Waiting 19 Hours for Gas in a Lifeless City (Bloomberg)
Donna Abu-Nasr writes about her recent visit to the Syrian capital Damascus. The city suffered severe gas shortages that brought it to a halt, war and sanctions have hit the city hard. Residents queued for hours to fill their cars, prices of food and basic supplies soared.
"The government is portraying the hardships as part of the ongoing conspiracy against Syria for standing up to the West, including the U.S. “This is collective punishment,” Mustapha Hammouriyyeh, head of the state fuel distribution company, told government-run Al-Ikhbariyya TV recently while discussing the gasoline crisis."
Antiquities looted in Syria and Iraq are sold on Facebook (BBC)
BBC investigation reveals how looted Syrian antiquities are being auctioned on facebook groups or smuggled through Turkey, and highlights the brave efforts of Syrian academics and individuals to save their history and track down and stop this illegal trade.
"People use the groups to exchange ideas on how to dig up sites. One writes about an excavation that is under way and warns of the dangers of tomb collapse and suffocation.
There are also "loot-to-order" requests.

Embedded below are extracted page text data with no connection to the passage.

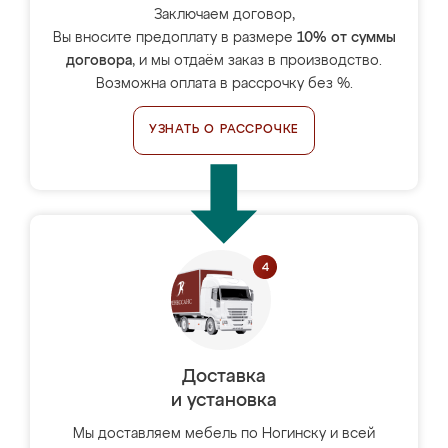
Заключаем договор,
Вы вносите предоплату в размере
10% от суммы
договора
, и мы отдаём заказ в производство.
Возможна оплата в рассрочку без %.
УЗНАТЬ О РАССРОЧКЕ
Доставка
и установка
Мы доставляем мебель по Ногинску и всей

In one case Facebook administrators ask for Islamic-era manuscripts to be made available in Turkey."
What ISIS Did to My Village (The Atlantic)
Hassan Hassan writes about how his village changed by years of ISIS control. He tells of his family suffering under their rule; the fear of random public executions and the imposition of their strict interpretation of Sharia. Now that ISIS is defeated, it left behind a fractured society.
"My family was afraid, but only in August 2014, about two months after ISIS seized the village, did they realize the extent of their danger. During that month, ISIS committed several atrocities against civilians, including the enslavement of Yazidis in Iraq. Then came the massacre of the Shaytat clan."
Exclusive: Danish bunker company involved in case of jet fuel for air strikes in Syria ( DR)
This investigation reveals how a Danish company, despite the sanctions, supplied jet fuel for the Russian shipping company Sovfracht. The company, in turn, has supplied Russian fighter planes carrying airstrike in support of the Syrian regime war effort.
"The jet fuel transactions contravene EU Sanctions, according to several experts who have reviewed the information. EU Council Regulation 1323/2014 prohibits the sale, supply, transfer or export of jet fuel for use in Syria.It was implemented to stop Bashar al-Assad’s conduct and prevent attacks on civilians in Syria."
Syrian refugees struggle for healthcare in Lebanon (The New Arab)
More than 1.5 million Syrian refugees live in Lebanon. Many remain outside work and struggle to provide health and education and basic needs for their children. In this article, we read about Ibrahim and his family efforts to provide him with medical care.
"The main problems that we face in Lebanon are the health services, specifically, getting the health services and the legal situation because when we need to renew our residency permits, we need to find a sponsor and finding a sponsor in Lebanon is extremely challenging," he said.